For the past decade, I have participated in a seemingly small discipline that has greatly changed my life. In December, I begin asking God for one word that he would like for me to concentrate on as the theme for the coming year. Sometimes the word has come randomly, like an inner voice making an interruption in the middle of my ordinary day. Other years, I seem to become very aware of a word, seeing it over and over again everywhere I go. Most often, I will find the word in a scripture that I am particularly meditating on at the time. Whatever the method, God always seems to make the word very evident before the coming new year. Here are some of the benefits I’ve experienced from this practice.
There are so many good endeavors, so many quality life-changes to be made that sometimes it can be overwhelming. I’ve found that if I empower my goals by meditating on that one Spirit-given word I am much more likely to accomplish them. Conversely, if I scatter a bunch of goals aimlessly with no specific target in mind, I struggle almost before I start.
Martha found this to be a struggle too. She was in a flurry of activity, all of it good, but missed what was most important. Luke tells us in Luke 10:40-42a, “But Martha was distracted by all the preparations that had to be made…‘Martha, Martha,’ the Lord answered, ‘you are worried and upset about many things, but few things are needed—or indeed only one.’”
One of the biggest things I learned in my experience as the executive director of a small nonprofit is how important it is to be missional. Having a specific mission in mind helps to filter out all of the “good things” in order to choose the best thing as is pictured in the above scriptural text. If I trust that God has given me direction through my “one word,” then I can trust that I can use it as a filter to determine my goals and plans for the year. Staying on point and in mission really helps strategic planning for the future because it decides what the priorities are at any given moment.
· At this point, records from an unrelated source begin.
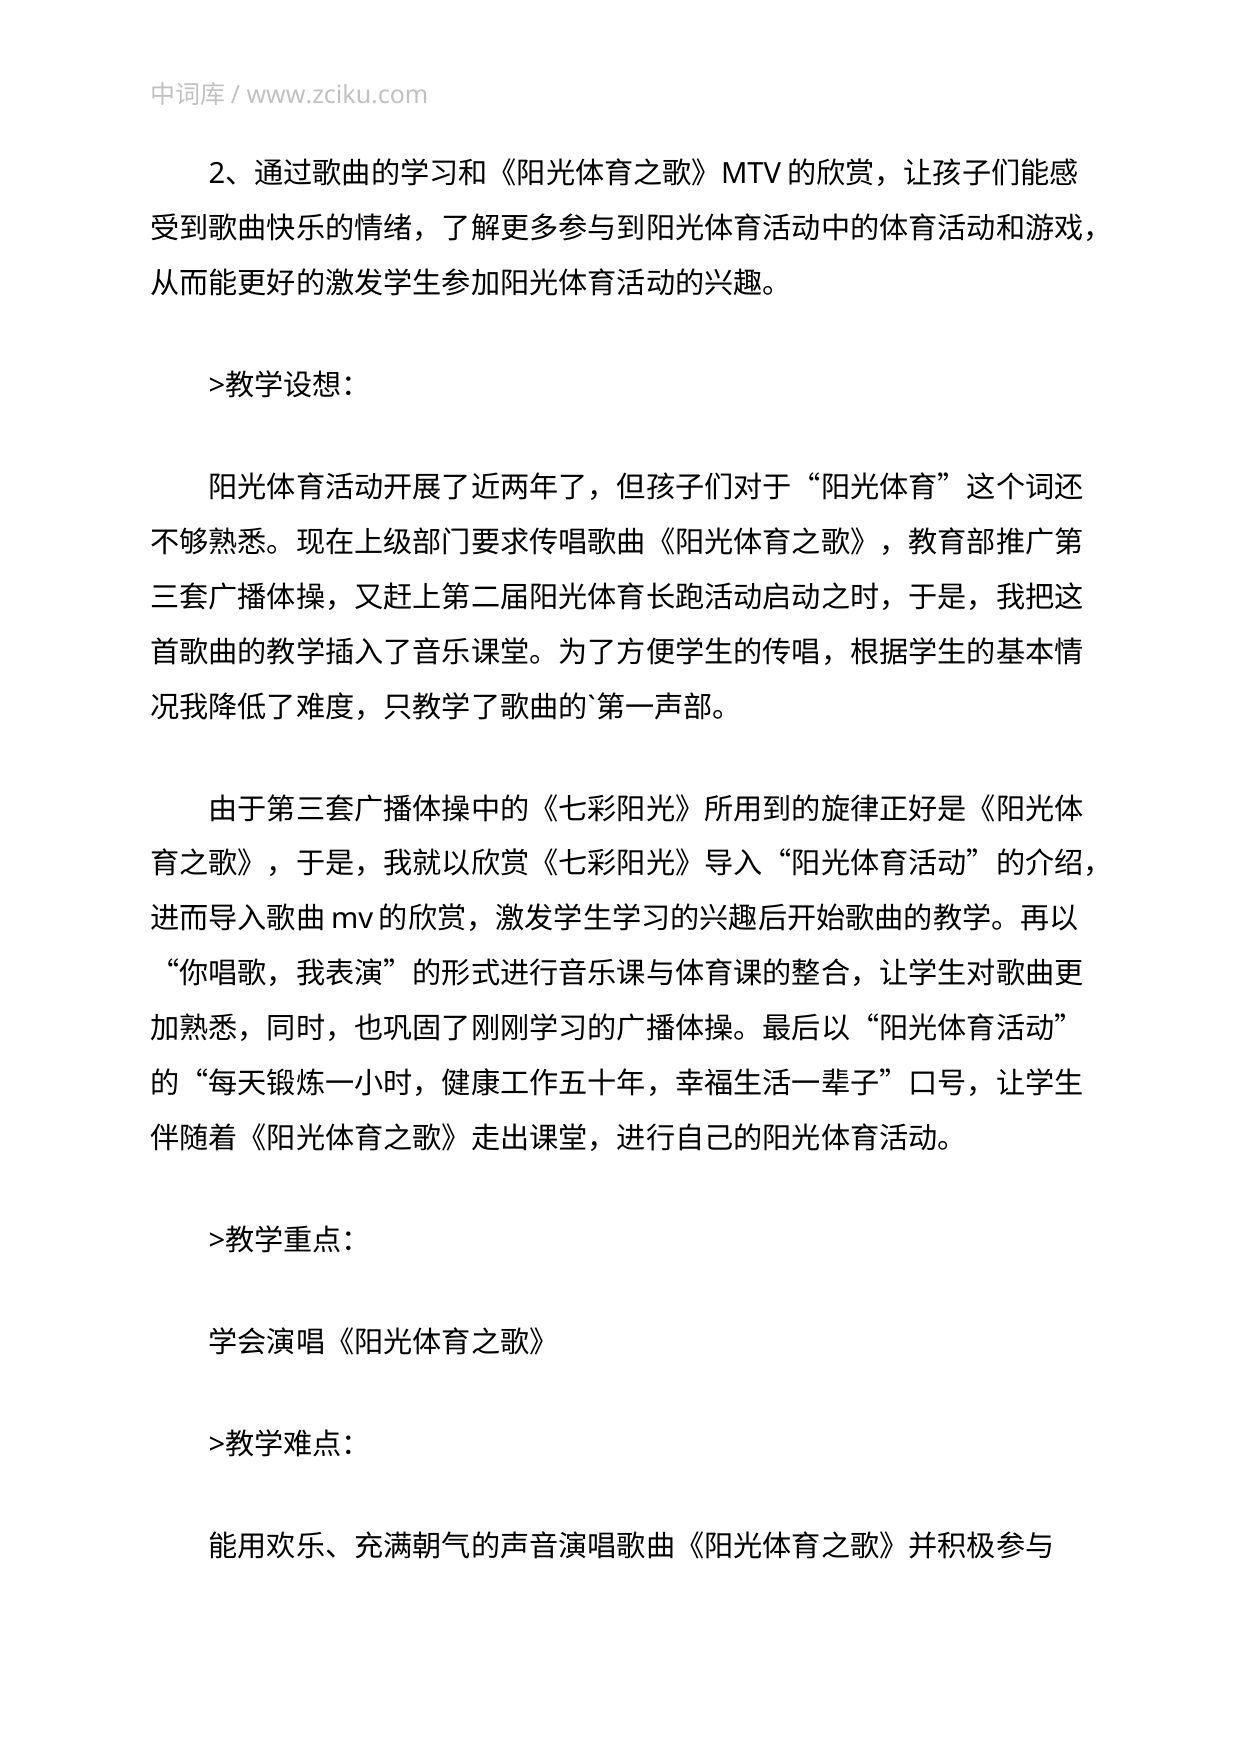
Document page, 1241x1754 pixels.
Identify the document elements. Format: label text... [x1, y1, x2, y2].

text 阳光体育活动开展了近两年了，但孩子们对于“阳光体育”这个词还不够熟悉。现在上级部门要求传唱歌曲《阳光体育之歌》，教育部推广第三套广播体操，又赶上第二届阳光体育长跑活动启动之时，于是，我把这首歌曲的教学插入了音乐课堂。为了方便学生的传唱，根据学生的基本情况我降低了难度，只教学了歌曲的`第一声部。 [150, 464, 1090, 726]
text >教学设想： [150, 362, 1090, 404]
text >教学难点： [150, 1420, 1090, 1463]
text 2、通过歌曲的学习和《阳光体育之歌》MTV的欣赏，让孩子们能感受到歌曲快乐的情绪，了解更多参与到阳光体育活动中的体育活动和游戏，从而能更好的激发学生参加阳光体育活动的兴趣。 [150, 150, 1090, 302]
text 学会演唱《阳光体育之歌》 [150, 1318, 1090, 1361]
text >教学重点： [150, 1216, 1090, 1259]
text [150, 1522, 1090, 1564]
text 由于第三套广播体操中的《七彩阳光》所用到的旋律正好是《阳光体育之歌》，于是，我就以欣赏《七彩阳光》导入“阳光体育活动”的介绍，进而导入歌曲mv的欣赏，激发学生学习的兴趣后开始歌曲的教学。再以“你唱歌，我表演”的形式进行音乐课与体育课的整合，让学生对歌曲更加熟悉，同时，也巩固了刚刚学习的广播体操。最后以“阳光体育活动” 的“每天锻炼一小时，健康工作五十年，幸福生活一辈子”口号，让学生伴随着《阳光体育之歌》走出课堂，进行自己的阳光体育活动。 [150, 785, 1090, 1157]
Silencing the voices, ideas and manic opportunities around us, helps us to center and sit at Jesus’ feet the way Mary, Martha’s sister did. We are able to hear God’s voice more clearly when we focus on ridding ourselves of the chorus of voices both inside and around us.
I Corinthians 2:16b in the Amplified Bible states, “But we have the mind of Christ (the Messiah) and do hold the thoughts (feelings and purposes) of His heart.” As we trust God to lead us to his priority for our life, we can have the confidence that we are being led by his purpose for us rather than our own. We are allowing him to create his mind in us and for us and he is able to do more than we can imagine when we surrender to him!
Life coaches and productivity experts agree that multitasking is not where productivity is found. In fact, studies show that when we are able to focus on one task or problem at a time our success increases exponentially. Focusing on one problem to solve or task to complete without interruption allows for creativity and outside the box solutions.
Perhaps you aren’t used to asking God for something so specific. Allowing God to speak to you in such a direct way is a learning experience and fulfilling in itself. God promises that if we seek him, we will find him, when we seek him with all our heart (Jeremiah 29:13). After I’ve determined the word I will focus on through prayer, I often make a “mind map” with my word in the center and several aspects of my life as offshoot bullet points. I ask myself how that word could affect that part of my life in the next year and write a thought or two. As time goes on throughout the year, I can look back and measure those goals and continue to plan still filtering through my “one word”.
God works in different ways for different people. I am not at all saying that this strategy is for everyone. I only know that it has really helped me in every area of my life. No matter how you go about setting goals, keeping God and his will for your life should always be at the center. You can trust that he will lead you and guide you perfectly for your personality.